Live action. More pics to come.


----------



## jack2 (Mar 19, 2010)

did you know that southern flavor is made right here in selma, alabama?

jack


----------



## Splittine (Nov 24, 2007)




----------



## MrFish (Aug 21, 2009)

Your killing me.....


----------



## jack2 (Mar 19, 2010)

please don't tell me that those white cubes are butter....
my arteries just went...owwwwhhhh....noooo.
with the bacon and hamburger fat, that might be enough fat.

jack


----------



## Jason (Oct 2, 2007)

jack2 said:


> please don't tell me that those white cubes are butter....
> my arteries just went...owwwwhhhh....noooo.
> with the bacon and hamburger fat, that might be enough fat.
> 
> jack


Cubes should be cheese.....

Looks purty dern tasty!!!:thumbsup:


----------



## 192 (Oct 1, 2007)

Likin the way those are lookin.


----------



## CCC (Sep 3, 2008)

DAMN split, you da man ! Started a diet on Monday, but DAMN that looks good !


----------



## Splittine (Nov 24, 2007)




----------



## Splittine (Nov 24, 2007)

Beer can burgers stuffed with sautéed onions and mushrooms topped off with Monterey Jack, fried egg and slice of swiss.
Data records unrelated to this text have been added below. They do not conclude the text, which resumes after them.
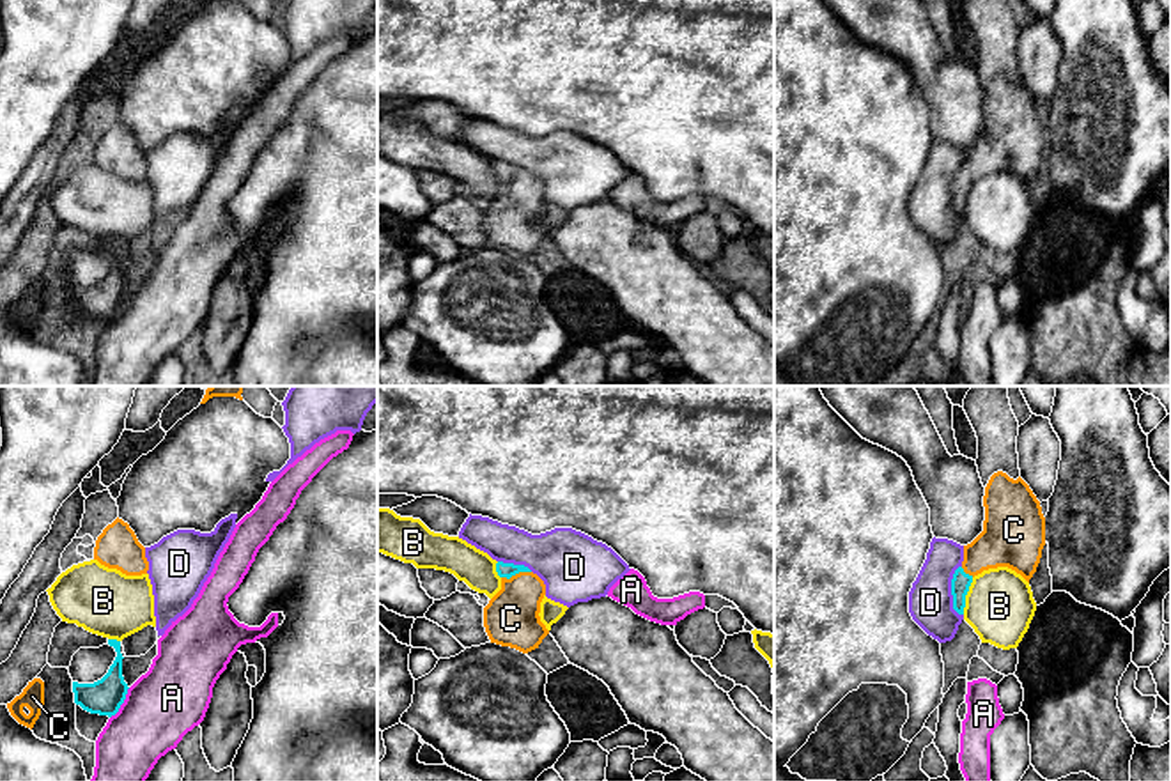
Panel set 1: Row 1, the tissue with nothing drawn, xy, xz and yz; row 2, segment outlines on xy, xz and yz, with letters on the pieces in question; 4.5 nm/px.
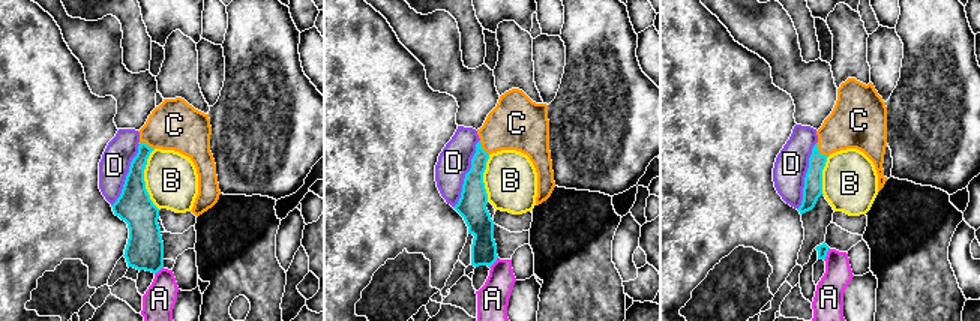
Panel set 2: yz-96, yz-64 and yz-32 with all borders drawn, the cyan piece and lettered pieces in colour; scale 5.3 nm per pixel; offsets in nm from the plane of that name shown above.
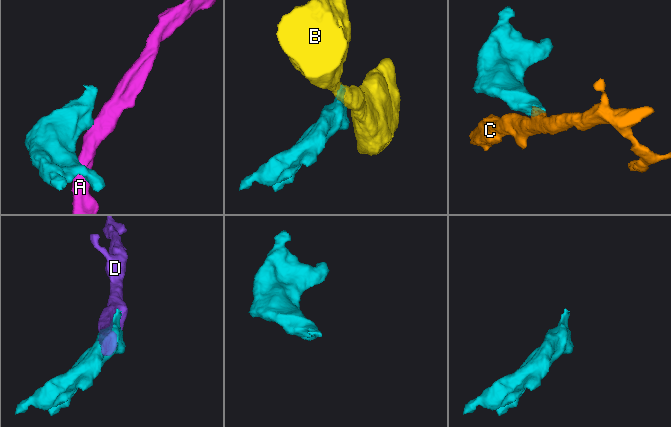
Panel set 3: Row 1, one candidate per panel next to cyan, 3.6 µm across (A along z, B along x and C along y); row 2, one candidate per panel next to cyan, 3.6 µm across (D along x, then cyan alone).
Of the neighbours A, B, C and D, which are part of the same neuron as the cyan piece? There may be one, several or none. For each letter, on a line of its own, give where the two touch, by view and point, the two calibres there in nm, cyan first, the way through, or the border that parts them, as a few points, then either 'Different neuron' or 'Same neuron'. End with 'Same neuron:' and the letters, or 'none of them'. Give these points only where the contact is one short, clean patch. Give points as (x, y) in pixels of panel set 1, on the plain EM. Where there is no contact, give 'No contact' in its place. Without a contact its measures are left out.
A: Touches cyan at xy (123, 305). Thickness 160 nm (cyan) against 320 nm. Boundary: xy (130, 291), (124, 305), (110, 321). Different neuron
B: Touches cyan at yz (966, 197). Thickness 90 nm (cyan) against 320 nm. Different neuron
C: Touches cyan at xz (516, 176). Thickness 70 nm (cyan) against 260 nm. Path across: xz (507, 174), (516, 176), (516, 211), (511, 222). Same neuron
D: Touches cyan at yz (952, 193). Thickness 90 nm (cyan) against 200 nm. Different neuron
Same neuron: C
One of the best burgers I've ever ate. On the couch recovering now.


----------



## JoeZ (Sep 30, 2007)

AND Chic fil a fries. Damn.


----------



## JoeZ (Sep 30, 2007)

You'll make someone a fine wife one day.


----------



## lastcast (Oct 12, 2007)

Dick!


----------



## Splittine (Nov 24, 2007)

JoeZ said:


> You'll make someone a fine wife one day.


Play your cards right and you never know.


----------



## lastcast (Oct 12, 2007)

Do you dance?


----------



## Splittine (Nov 24, 2007)

lastcast said:


> Do you dance?


I didn't last night after eating that big ass burger.


----------